[Reflexión]
Si las drogas, como lo dice Michel Serres, «funcionan como protecciones contra las angustias asociadas a la muerte y al tiempo», está ampliamente justificada su sentencia de que «los animales no se drogan», pues estos no tienen de la muerte ninguna percepción. Esta opinión la comparte Borges cuando escribe que «el hombre vive en el tiempo, en la sucesión, y el mágico animal, en la actualidad, en la eternidad del instante». Diríamos entonces que el animal ya es mágico de por sí, que vive en la espontaneidad y no requiere de estos paraísos artificiales ―es de Baudelaire el concepto― en que el bípedo humano se vive metiendo para su ilusorio placer y prolongada desgracia. Porque como lo deja muy bien explicado Serres, drogarse no se restringe al hecho de mascar tal hierba o inhalar tal sustancia como placebos momentáneos, sino que se trata, en esencia, de hacer de la toxicomanía una enfermiza y muchas veces sangrienta forma de vida.
Sabiendo a los animales despojados de tan empecinado ejercicio, por qué no atribuirles la capacidad de un sentimiento tan noble como el del amor, limpio de nuestras tergiversaciones que mucho se parecen a las de las drogas. Si como también escribe Serres, «en amor nos conducimos como animales», pero más prosaicos: «privados del heroísmo que el instinto comanda y devasta», es evidente que el amor entre los animales es más potente que nuestras pobres imitaciones, culpa de nuestro desprogramamiento. Pero el sentimiento del amor más notable entre ellos, desprovisto además de la trampa de la reproducción, es el que pueden llegar a sentir hacia sus amos. Es de sobra conocido que ante la ausencia prolongada de estos, los nobles animales pueden llegar a enfermar o incluso morir, y existe el caso excepcional de Hachiko, el perro fiel que esperó cerca de diez años a su amo en la estación de tren luego que este muriera.

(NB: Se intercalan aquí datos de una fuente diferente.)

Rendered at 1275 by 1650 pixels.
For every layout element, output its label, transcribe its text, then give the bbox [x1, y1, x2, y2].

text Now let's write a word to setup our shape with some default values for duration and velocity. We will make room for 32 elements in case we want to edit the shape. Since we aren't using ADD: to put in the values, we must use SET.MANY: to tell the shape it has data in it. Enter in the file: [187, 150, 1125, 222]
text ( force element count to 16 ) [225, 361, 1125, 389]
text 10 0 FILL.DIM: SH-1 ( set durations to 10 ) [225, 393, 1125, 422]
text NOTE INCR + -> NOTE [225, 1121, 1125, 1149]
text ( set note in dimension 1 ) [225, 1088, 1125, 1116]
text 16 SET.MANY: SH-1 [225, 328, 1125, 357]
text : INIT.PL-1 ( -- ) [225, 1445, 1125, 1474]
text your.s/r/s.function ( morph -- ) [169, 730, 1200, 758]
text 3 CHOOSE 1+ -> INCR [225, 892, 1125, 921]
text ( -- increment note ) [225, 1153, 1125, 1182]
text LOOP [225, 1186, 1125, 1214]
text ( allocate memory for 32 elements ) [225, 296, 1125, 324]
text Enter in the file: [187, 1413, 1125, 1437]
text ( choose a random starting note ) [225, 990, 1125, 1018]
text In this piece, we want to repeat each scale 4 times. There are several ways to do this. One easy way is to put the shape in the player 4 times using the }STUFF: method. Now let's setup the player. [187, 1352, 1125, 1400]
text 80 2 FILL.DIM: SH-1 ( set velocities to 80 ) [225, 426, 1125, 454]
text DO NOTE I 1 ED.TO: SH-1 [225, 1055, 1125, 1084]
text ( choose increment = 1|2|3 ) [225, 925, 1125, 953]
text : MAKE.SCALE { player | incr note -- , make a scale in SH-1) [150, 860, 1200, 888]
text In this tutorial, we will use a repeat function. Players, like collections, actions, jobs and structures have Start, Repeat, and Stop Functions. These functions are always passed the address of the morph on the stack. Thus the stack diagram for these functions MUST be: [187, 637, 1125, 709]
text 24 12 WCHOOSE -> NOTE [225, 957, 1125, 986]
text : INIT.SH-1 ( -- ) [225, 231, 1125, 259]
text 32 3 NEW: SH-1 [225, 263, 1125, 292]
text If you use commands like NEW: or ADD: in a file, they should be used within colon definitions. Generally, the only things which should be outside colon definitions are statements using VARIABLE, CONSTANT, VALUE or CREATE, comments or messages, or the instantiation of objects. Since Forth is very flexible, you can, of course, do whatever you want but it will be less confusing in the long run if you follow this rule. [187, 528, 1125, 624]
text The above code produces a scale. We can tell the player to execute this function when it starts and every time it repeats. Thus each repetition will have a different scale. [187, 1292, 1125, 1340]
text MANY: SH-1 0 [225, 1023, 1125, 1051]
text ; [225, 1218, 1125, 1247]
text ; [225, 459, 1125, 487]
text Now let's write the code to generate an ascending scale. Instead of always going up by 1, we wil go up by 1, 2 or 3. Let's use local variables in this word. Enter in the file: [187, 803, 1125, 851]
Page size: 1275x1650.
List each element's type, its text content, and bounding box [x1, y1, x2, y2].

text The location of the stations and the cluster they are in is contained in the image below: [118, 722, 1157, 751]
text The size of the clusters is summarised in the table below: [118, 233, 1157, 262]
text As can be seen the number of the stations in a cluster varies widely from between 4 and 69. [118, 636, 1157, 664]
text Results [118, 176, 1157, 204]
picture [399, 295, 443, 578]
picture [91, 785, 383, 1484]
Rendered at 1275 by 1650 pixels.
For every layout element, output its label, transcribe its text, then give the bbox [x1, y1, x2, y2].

Si los animales están libres de nuestro hábito peligroso de drogarnos, tienen por ello una protección significativa contra la locura. Si no conocen esta vida voluntariamente contaminada que nosotros llevamos, y pueden abrigar amor sincero y fiel, ¿por qué el hombre puede disponer de sus vidas, su energía y su espacio natural? La sentencia de la Corte que establece que los animales son seres sintientes y sujetos de derechos es la consecuencia inevitable de un cambio de paradigma que la humanidad ha ido alimentando en las últimas décadas, que no debiera solo quedarse en el papel.
Pero desalienta ver cómo el hombre ha dejado de ser un lobo para el hombre y ha comenzado a ser un hombre para los lobos ―siempre lo fue―. El terror destructor hacia estos animales que evolucionó en la licantropía, ha perdido toda validez en los tiempos actuales en que el homo sapiens desmonta la selva del Amazonas para convertir los terrenos en potreros o convierte los ríos y quebradas en vertederos de venenos usados por la minería. No es necesario enumerar todos los casos de este largo etcétera de destrucción descarada de la naturaleza que el hombre ha emprendido, como si se tratara de un bien que un supuesto Dios puso en sus manos para tormento de las demás formas inferiores de vida.
Espacio
Bibliografía
Jorge Luis Borges. «El sur». Borges esencial. Barcelona: Penguin Random House, 2017.
Michel Serres. «¿Somos animales en el amor?». Le Pommier (2002). Traducido por Luis Alfonso Paláu (Medellín, septiembre 11 de 2004).
Michel Serres. «Drogas». Revista Educación y Pedagogía, no. 4 (mayo de 2015): 96-101. Enlace de consulta.